GCNs-Net: A Graph Convolutional Neural Network Approach for Decoding Time-resolved EEG Motor Imagery Signals

TL;DR

This paper introduces GCNs-Net, a graph convolutional neural network framework that leverages the topological relationships among EEG electrodes to improve decoding accuracy of motor imagery signals in brain-computer interfaces.

Contribution

It presents a novel GCN-based approach that incorporates electrode topology for EEG decoding, achieving superior accuracy over existing methods.

Findings

Achieved 93.06% accuracy on PhysioNet dataset at the subject level.

Demonstrated robustness and reproducibility across multiple experiments.
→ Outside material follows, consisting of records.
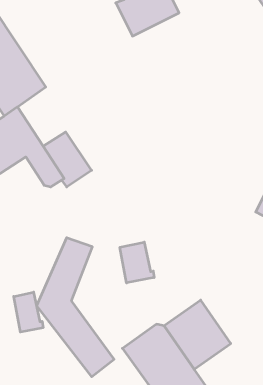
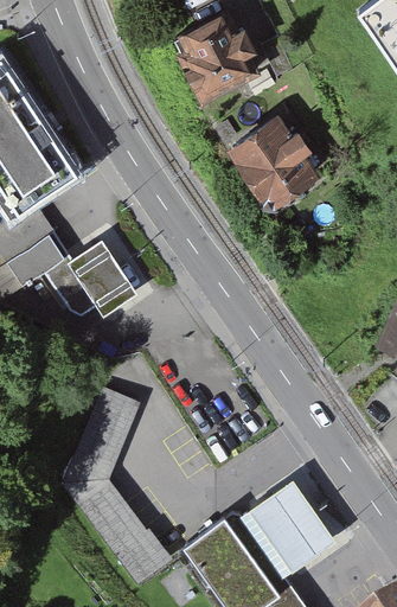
building: none -> [224,107,324,209]
building: [120,242,154,283] -> none
building: [14,292,43,332] -> none

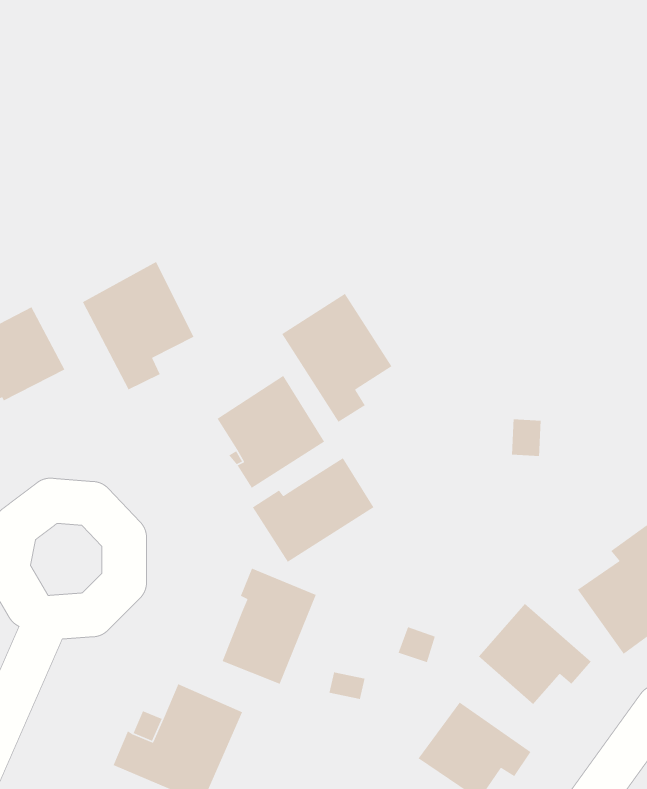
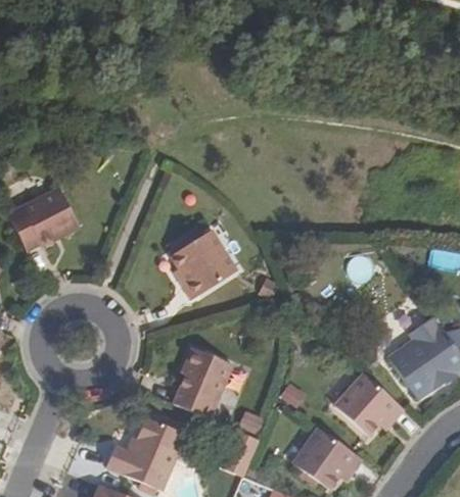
building: [82,261,195,391] -> none
building: [281,293,392,423] -> none
building: [252,457,375,563] -> none

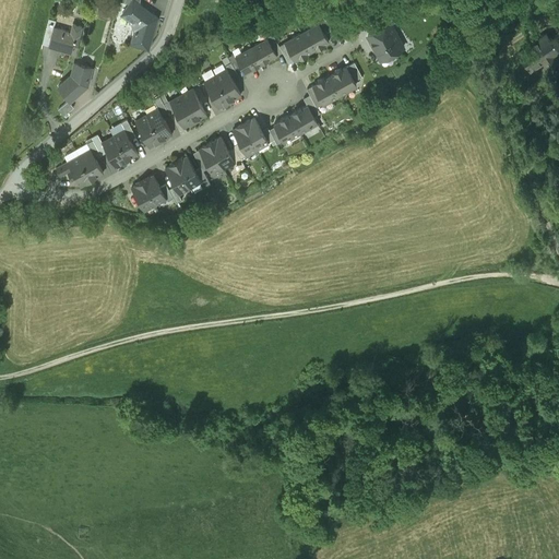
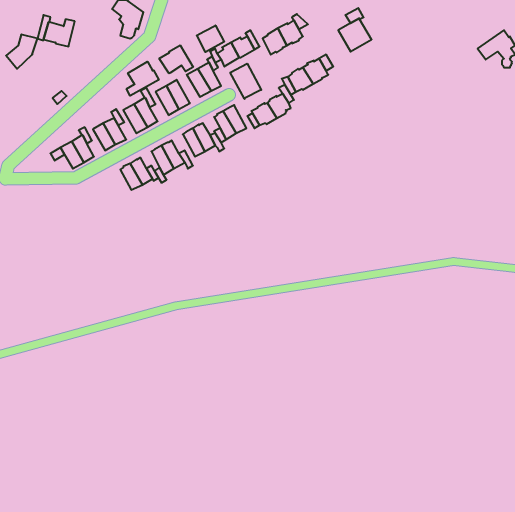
building: none -> [197,25,224,52]
building: none -> [159,45,193,73]
building: [57,64,91,102] -> [6,34,37,69]
building: none -> [127,62,159,96]
building: none -> [230,64,261,99]

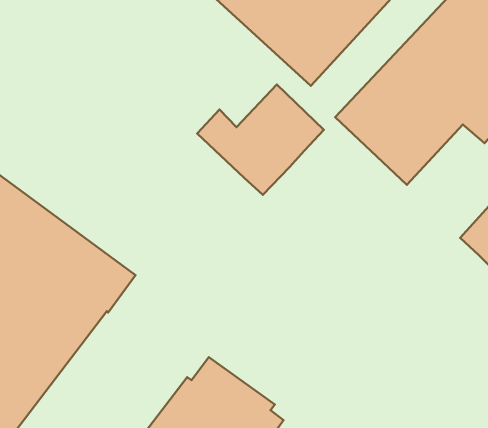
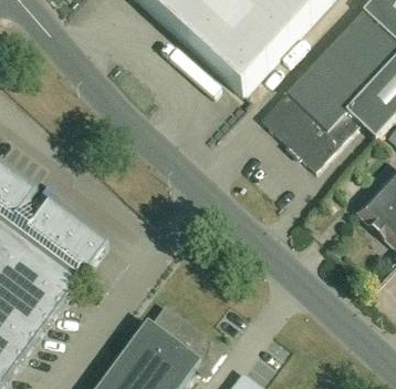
building: [197,84,324,195] -> none

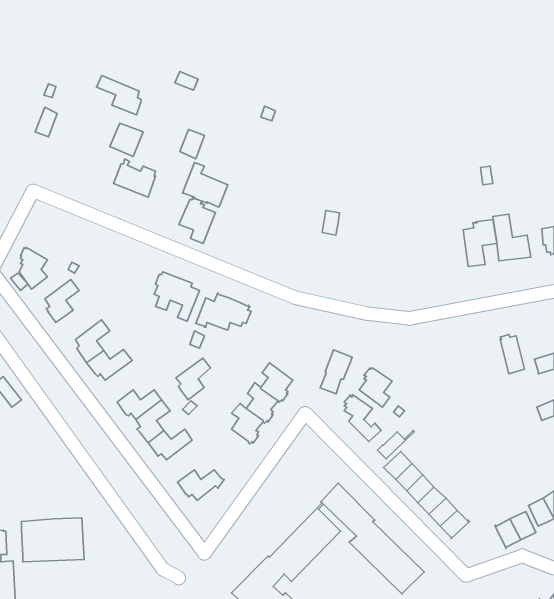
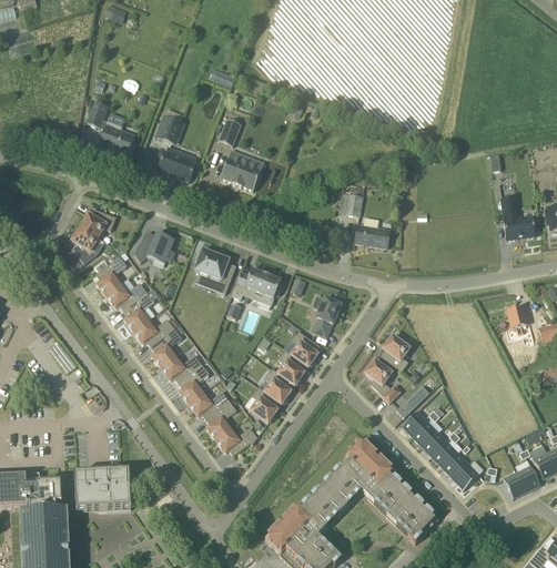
building: [97,76,141,115] -> none
building: none -> [98,120,135,158]
building: [179,198,216,243] -> none
building: [463,220,497,267] -> none
building: none -> [79,209,115,237]
building: none -> [354,225,389,247]
building: none -> [134,231,175,262]
building: none -> [105,282,146,310]
building: [320,350,352,394] -> [312,296,341,336]
building: [176,358,210,400] -> [150,328,181,366]
building: none -> [250,386,280,422]
building: none -> [205,400,236,438]

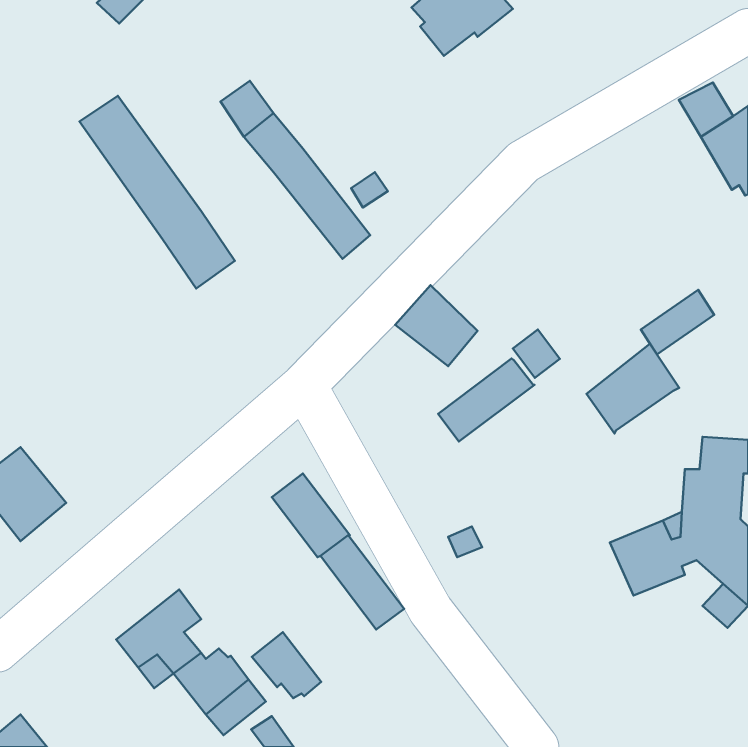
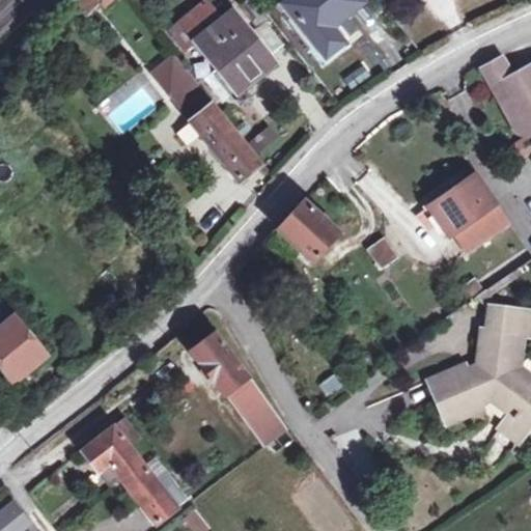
building: none -> [184,5,275,93]
building: none -> [278,5,342,55]
building: [79,96,235,288] -> none
building: [587,344,679,433] -> [431,171,497,234]
building: [438,358,535,442] -> none
building: [252,632,321,698] -> none

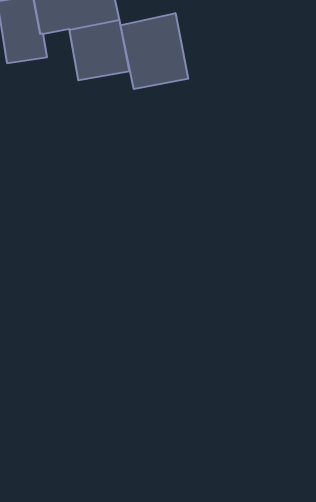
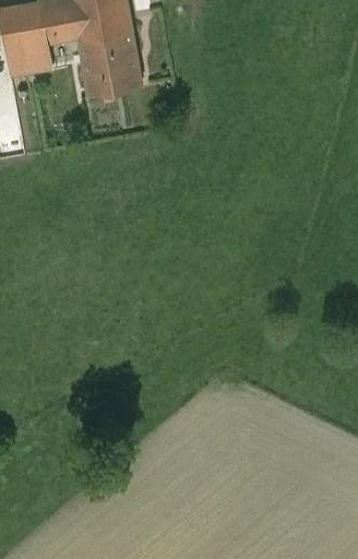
building: [121,13,188,89] -> none

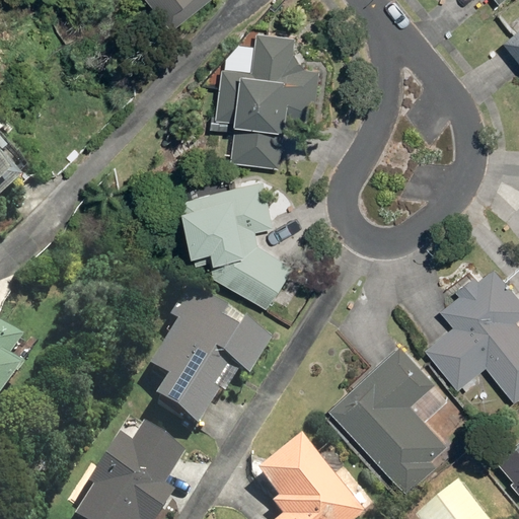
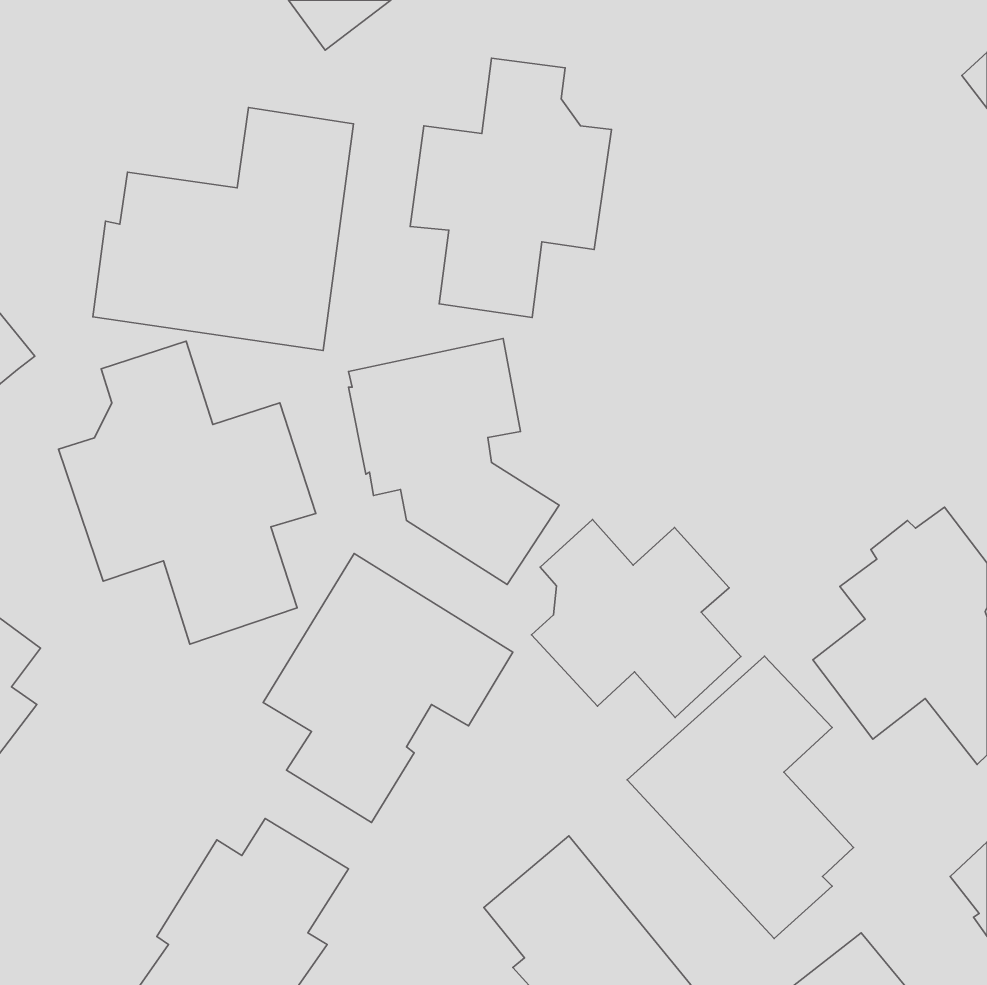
building: none -> [93,107,353,350]
building: none -> [59,341,316,644]
building: none -> [531,520,741,717]

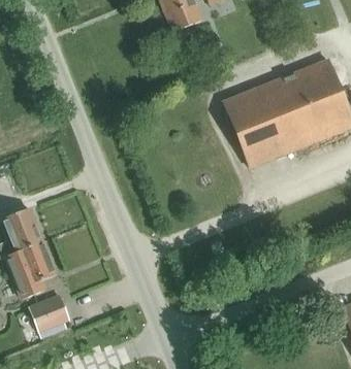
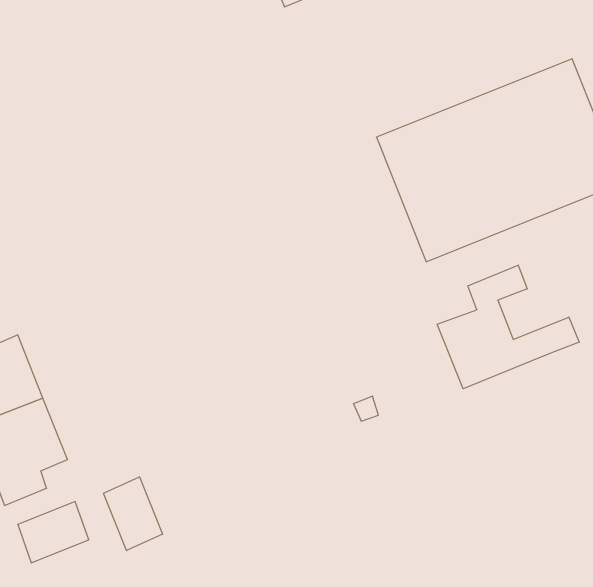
building: none -> [437,265,579,389]
building: none -> [104,477,163,551]

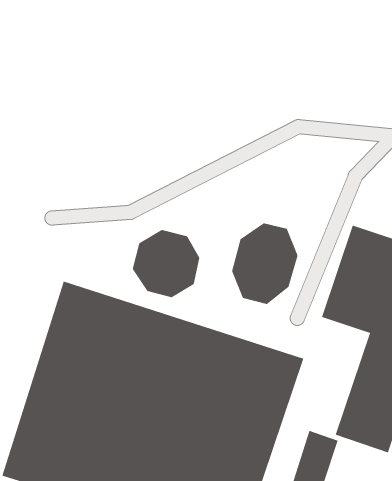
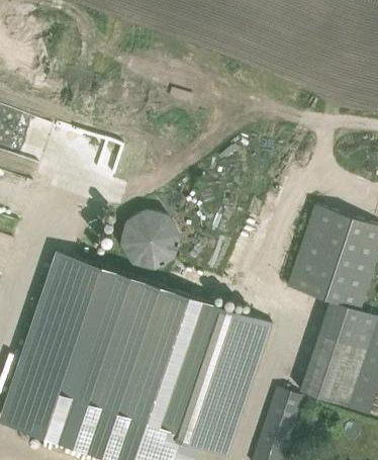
building: [232,223,298,305] -> none

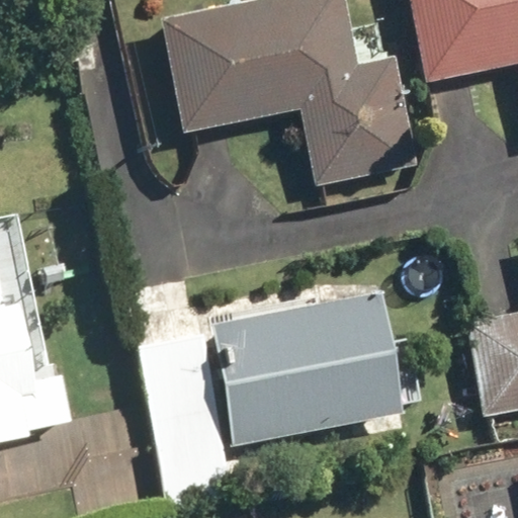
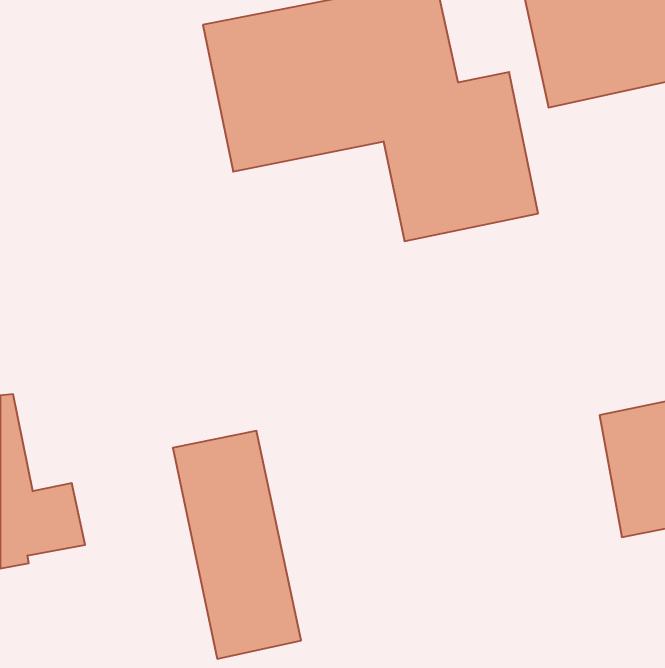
building: [213,291,400,445] -> none

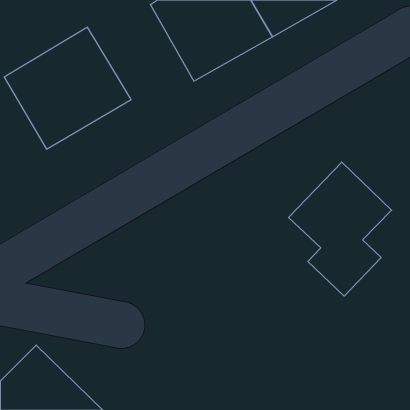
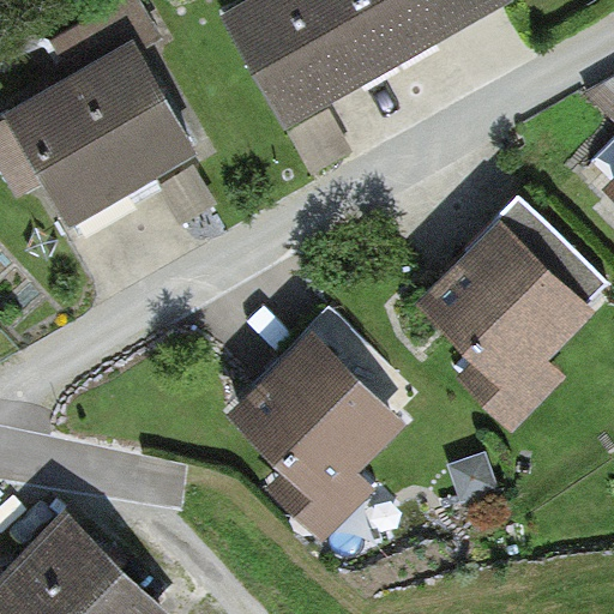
building: none -> [239,345,396,549]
Outperformed existing EEG decoding methods in accuracy.

Abstract

Towards developing effective and efficient brain-computer interface (BCI) systems, precise decoding of brain activity measured by electroencephalogram (EEG), is highly demanded. Traditional works classify EEG signals without considering the topological relationship among electrodes. However, neuroscience research has increasingly emphasized network patterns of brain dynamics. Thus, the Euclidean structure of electrodes might not adequately reflect the interaction between signals. To fill the gap, a novel deep learning framework based on the graph convolutional neural networks (GCNs) is presented to enhance the decoding performance of raw EEG signals during different types of motor imagery (MI) tasks while cooperating with the functional topological relationship of electrodes. Based on the absolute Pearson's matrix of overall signals, the graph Laplacian of EEG electrodes is built up. The GCNs-Net constructed by graph convolutional layers learns the generalized features. The followed pooling layers reduce dimensionality, and the fully-connected softmax layer derives the final prediction. The introduced approach has been shown to converge for both personalized and group-wise predictions. It has achieved the highest averaged accuracy, 93.06% and 88.57% (PhysioNet Dataset), 96.24% and 80.89% (High Gamma Dataset), at the subject and group level, respectively, compared with existing studies, which suggests adaptability and robustness to individual variability. Moreover, the performance is stably reproducible among repetitive experiments for cross-validation. The excellent performance of our method has shown that it is an important step towards better BCI approaches. To conclude, the GCNs-Net filters EEG signals based on the functional topological relationship, which manages to decode relevant features for brain motor imagery.